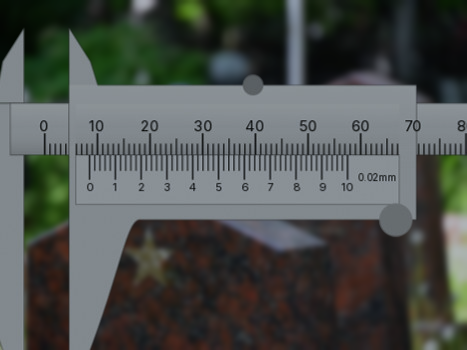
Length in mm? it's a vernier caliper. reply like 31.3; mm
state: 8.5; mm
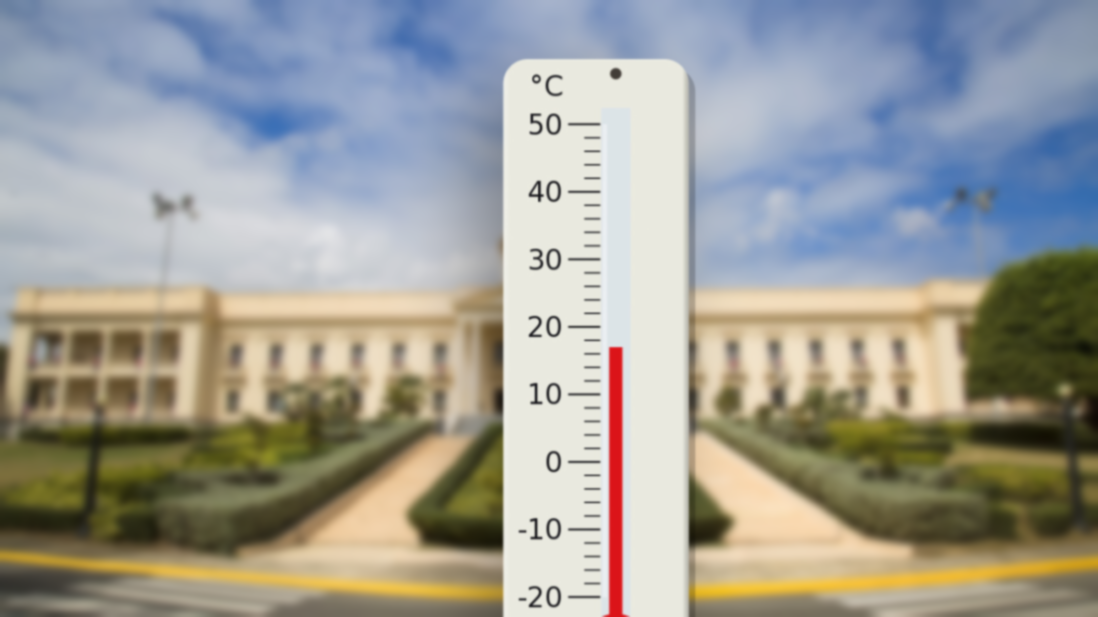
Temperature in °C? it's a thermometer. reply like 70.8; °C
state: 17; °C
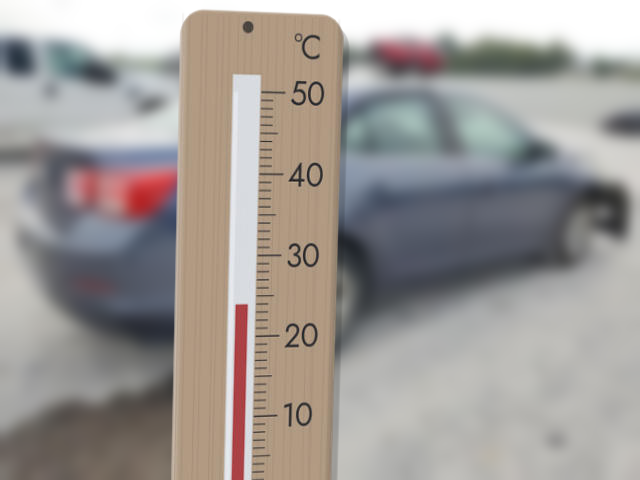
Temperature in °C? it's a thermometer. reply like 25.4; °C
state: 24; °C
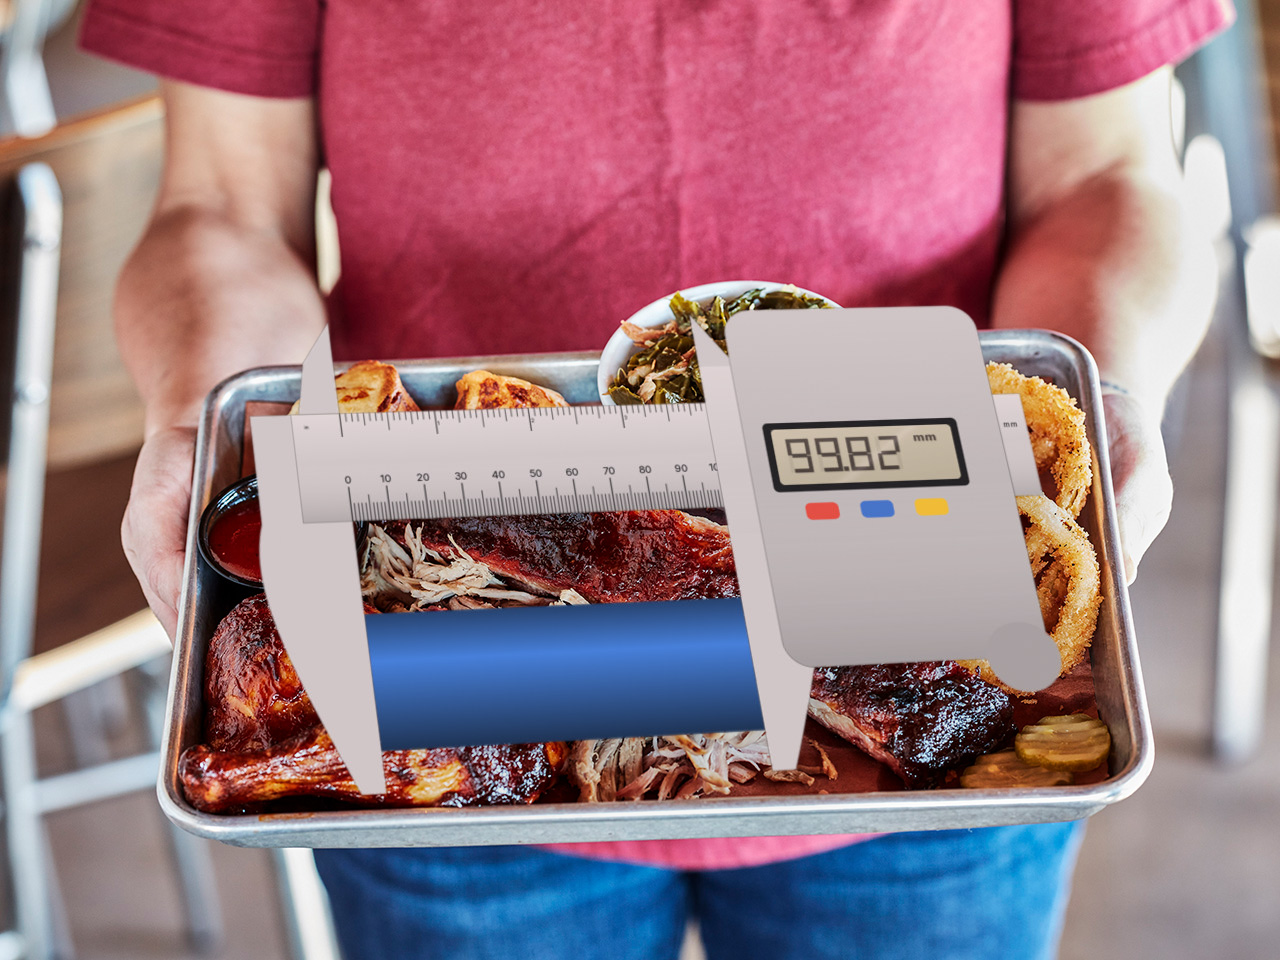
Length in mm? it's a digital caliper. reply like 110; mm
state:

==========

- [WORK INSTRUCTION]:
Rewrite all of the lines above with every "reply like" changed to "answer in the form" and nothing else altered, and leave the pictures out.

- [RESULT OF THE EXERCISE]:
Length in mm? it's a vernier caliper. answer in the form 31.3; mm
state: 8.5; mm
Temperature in °C? it's a thermometer. answer in the form 70.8; °C
state: 17; °C
Temperature in °C? it's a thermometer. answer in the form 25.4; °C
state: 24; °C
Length in mm? it's a digital caliper. answer in the form 110; mm
state:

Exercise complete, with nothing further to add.